(Provided data Opens)

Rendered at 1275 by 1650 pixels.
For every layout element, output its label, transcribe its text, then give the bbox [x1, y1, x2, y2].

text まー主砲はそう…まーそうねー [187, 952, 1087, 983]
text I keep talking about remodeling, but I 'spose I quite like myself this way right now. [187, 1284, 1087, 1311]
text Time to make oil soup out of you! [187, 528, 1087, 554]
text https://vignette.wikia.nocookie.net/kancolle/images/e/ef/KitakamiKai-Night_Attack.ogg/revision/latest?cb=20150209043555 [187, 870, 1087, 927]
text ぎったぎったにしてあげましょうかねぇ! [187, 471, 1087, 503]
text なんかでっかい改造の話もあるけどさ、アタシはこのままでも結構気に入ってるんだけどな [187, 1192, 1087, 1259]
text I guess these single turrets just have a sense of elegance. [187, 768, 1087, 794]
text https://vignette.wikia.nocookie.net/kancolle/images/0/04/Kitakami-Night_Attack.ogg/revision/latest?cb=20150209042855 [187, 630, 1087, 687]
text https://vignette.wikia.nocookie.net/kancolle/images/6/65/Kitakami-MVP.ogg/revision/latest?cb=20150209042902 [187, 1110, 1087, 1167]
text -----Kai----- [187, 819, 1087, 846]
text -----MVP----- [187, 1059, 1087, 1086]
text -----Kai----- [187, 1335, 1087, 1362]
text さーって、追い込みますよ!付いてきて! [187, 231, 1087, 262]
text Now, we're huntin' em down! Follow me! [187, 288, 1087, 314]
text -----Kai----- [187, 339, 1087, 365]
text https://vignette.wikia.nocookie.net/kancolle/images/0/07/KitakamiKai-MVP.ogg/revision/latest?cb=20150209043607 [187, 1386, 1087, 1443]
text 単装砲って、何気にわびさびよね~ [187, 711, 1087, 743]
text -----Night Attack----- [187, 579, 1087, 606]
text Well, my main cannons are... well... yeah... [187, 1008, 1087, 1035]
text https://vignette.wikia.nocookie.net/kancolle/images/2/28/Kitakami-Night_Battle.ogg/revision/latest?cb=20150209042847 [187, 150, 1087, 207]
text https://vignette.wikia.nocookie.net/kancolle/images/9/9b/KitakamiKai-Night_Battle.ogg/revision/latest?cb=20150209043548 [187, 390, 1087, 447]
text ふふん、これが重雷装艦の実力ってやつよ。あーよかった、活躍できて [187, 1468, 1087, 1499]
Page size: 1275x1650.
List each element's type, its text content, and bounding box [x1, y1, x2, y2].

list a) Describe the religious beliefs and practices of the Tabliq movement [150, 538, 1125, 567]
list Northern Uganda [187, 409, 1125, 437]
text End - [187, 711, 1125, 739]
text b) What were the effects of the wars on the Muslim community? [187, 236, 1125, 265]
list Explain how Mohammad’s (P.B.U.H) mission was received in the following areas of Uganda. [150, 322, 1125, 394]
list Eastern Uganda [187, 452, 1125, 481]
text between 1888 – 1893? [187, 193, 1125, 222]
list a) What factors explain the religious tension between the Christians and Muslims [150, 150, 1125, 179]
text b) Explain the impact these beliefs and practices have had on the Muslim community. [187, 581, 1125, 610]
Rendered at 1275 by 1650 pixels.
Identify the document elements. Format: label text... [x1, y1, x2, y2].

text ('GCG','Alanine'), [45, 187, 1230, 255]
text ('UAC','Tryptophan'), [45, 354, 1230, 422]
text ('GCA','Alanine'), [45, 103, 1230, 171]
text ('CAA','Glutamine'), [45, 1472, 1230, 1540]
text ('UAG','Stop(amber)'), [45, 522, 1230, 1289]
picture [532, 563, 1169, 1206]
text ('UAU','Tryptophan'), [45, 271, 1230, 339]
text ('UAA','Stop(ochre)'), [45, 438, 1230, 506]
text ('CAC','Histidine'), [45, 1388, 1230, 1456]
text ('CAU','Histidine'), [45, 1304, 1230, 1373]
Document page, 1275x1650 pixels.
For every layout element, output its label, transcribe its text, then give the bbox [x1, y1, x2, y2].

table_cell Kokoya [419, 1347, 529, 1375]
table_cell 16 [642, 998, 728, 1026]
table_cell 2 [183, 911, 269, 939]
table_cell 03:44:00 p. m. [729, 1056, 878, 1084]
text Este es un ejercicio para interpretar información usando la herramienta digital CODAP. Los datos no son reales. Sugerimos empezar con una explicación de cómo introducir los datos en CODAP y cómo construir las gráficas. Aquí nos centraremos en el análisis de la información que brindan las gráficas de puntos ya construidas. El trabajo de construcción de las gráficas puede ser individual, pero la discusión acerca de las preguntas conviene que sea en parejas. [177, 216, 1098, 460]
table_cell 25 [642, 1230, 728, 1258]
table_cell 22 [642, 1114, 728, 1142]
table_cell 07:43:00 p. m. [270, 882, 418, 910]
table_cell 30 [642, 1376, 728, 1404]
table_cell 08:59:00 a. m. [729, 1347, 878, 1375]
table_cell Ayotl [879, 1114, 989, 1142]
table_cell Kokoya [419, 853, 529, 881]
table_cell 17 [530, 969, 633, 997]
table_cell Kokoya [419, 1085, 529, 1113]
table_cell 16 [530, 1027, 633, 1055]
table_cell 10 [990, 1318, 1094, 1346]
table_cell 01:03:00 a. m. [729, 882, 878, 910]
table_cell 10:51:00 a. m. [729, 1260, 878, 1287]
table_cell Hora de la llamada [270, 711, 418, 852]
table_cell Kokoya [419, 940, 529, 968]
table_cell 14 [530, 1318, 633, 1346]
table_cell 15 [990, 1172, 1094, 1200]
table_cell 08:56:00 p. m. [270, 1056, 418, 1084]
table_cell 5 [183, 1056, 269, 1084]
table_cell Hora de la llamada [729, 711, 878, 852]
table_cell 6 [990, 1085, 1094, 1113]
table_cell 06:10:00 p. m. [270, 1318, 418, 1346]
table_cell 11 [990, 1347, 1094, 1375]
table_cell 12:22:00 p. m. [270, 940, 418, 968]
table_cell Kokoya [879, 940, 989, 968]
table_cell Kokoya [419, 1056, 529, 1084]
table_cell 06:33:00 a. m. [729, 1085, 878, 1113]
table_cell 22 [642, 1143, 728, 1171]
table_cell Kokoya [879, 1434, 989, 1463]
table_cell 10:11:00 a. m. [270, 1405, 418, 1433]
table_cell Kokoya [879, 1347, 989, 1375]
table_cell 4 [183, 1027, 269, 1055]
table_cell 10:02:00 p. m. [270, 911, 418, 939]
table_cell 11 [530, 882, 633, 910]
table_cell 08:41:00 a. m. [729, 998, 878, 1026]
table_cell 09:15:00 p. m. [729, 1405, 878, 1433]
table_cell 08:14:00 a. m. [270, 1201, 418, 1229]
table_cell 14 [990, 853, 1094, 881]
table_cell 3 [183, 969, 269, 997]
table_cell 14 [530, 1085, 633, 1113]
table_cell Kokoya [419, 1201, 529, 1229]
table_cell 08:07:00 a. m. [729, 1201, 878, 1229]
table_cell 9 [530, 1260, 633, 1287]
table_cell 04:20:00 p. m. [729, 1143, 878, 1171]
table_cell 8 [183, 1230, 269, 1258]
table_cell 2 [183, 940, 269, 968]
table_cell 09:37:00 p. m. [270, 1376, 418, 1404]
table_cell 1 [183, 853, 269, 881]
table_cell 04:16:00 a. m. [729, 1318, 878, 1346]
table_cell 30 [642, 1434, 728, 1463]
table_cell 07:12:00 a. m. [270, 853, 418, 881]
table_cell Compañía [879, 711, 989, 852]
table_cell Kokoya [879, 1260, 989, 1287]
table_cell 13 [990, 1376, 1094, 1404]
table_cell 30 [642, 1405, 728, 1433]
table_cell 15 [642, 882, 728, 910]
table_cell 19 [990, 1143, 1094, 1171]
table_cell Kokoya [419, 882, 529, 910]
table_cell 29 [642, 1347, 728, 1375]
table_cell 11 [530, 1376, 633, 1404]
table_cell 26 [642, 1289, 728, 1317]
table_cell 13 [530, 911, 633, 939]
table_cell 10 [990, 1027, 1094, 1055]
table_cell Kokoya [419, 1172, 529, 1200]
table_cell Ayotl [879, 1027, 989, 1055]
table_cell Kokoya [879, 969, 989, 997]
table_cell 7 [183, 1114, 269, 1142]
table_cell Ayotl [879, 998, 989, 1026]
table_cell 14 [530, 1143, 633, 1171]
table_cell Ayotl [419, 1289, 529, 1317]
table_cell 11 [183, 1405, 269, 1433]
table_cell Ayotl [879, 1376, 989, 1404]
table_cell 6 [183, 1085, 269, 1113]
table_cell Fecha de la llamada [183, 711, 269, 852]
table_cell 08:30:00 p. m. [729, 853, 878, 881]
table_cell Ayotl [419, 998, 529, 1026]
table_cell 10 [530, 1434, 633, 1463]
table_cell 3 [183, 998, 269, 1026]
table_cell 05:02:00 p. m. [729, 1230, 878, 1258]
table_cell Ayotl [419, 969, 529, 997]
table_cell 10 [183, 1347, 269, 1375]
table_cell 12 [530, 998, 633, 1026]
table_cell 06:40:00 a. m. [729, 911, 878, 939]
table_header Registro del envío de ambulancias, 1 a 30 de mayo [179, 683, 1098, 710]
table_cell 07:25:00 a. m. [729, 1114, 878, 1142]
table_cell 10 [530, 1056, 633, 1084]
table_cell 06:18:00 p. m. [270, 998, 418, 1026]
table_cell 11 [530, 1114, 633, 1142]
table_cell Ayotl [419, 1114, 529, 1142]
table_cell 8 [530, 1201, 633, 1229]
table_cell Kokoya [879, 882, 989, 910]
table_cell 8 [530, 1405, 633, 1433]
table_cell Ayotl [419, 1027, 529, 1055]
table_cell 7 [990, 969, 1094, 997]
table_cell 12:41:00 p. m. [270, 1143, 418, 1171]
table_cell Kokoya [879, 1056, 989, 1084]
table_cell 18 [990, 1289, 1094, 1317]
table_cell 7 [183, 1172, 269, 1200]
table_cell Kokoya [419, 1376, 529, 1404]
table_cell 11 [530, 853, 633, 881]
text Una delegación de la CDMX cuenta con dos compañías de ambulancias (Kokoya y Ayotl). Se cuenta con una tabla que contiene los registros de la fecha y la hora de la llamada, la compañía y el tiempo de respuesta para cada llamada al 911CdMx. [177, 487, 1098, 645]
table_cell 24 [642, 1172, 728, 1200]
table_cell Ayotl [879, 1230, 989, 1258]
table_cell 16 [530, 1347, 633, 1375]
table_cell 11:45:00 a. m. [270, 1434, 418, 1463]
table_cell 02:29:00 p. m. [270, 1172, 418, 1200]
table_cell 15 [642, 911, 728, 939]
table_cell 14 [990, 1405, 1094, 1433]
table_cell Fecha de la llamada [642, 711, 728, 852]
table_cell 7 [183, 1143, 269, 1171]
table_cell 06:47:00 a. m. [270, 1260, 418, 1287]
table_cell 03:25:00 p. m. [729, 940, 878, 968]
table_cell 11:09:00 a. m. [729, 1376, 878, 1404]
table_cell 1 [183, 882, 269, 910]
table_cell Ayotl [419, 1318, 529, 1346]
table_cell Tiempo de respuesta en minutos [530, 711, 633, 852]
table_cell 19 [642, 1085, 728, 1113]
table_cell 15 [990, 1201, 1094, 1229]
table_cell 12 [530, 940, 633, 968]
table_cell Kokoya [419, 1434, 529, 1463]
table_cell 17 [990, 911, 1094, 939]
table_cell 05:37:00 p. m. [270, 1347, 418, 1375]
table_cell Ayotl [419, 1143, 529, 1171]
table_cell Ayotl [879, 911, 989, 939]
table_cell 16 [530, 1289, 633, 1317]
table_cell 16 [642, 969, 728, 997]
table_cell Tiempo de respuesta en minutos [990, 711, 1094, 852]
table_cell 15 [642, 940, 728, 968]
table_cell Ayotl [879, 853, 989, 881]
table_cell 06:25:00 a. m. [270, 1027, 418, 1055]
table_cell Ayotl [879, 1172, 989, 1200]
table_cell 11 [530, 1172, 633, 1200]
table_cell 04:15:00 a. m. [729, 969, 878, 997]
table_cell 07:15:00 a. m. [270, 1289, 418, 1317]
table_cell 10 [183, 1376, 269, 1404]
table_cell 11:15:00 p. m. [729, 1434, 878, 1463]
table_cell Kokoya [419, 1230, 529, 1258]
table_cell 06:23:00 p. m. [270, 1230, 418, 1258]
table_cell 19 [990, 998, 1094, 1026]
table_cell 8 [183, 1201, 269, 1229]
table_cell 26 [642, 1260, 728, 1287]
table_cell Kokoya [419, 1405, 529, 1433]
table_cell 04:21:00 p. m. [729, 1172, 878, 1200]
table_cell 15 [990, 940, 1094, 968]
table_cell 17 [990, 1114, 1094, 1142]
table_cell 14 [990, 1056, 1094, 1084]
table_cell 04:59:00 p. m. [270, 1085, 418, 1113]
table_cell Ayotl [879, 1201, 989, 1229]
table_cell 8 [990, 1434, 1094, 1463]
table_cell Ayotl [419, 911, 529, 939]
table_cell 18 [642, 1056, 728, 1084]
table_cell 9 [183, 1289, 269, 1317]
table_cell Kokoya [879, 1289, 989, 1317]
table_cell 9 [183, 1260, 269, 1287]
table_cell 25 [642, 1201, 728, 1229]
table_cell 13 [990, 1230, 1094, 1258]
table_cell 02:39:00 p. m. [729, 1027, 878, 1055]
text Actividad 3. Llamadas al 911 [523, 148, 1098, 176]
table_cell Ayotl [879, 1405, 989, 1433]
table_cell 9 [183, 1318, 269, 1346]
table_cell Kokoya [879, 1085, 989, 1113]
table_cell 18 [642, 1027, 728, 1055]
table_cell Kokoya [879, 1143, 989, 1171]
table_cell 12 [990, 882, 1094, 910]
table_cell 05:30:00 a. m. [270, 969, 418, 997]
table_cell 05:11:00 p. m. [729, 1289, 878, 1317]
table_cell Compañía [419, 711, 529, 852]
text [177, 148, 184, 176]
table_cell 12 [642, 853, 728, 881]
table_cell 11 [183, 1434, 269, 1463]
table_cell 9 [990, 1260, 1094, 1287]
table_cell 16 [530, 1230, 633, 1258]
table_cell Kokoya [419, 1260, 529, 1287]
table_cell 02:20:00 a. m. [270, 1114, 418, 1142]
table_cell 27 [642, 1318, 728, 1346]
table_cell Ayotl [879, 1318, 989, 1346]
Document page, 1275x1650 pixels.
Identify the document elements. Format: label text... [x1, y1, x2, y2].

(Provided data Closes)

▸ Task to complete
Find the lines above holding the word "minutos" and show them.

▸ Solution for this task
table_cell Tiempo de respuesta en minutos [530, 711, 633, 852]
table_cell Tiempo de respuesta en minutos [990, 711, 1094, 852]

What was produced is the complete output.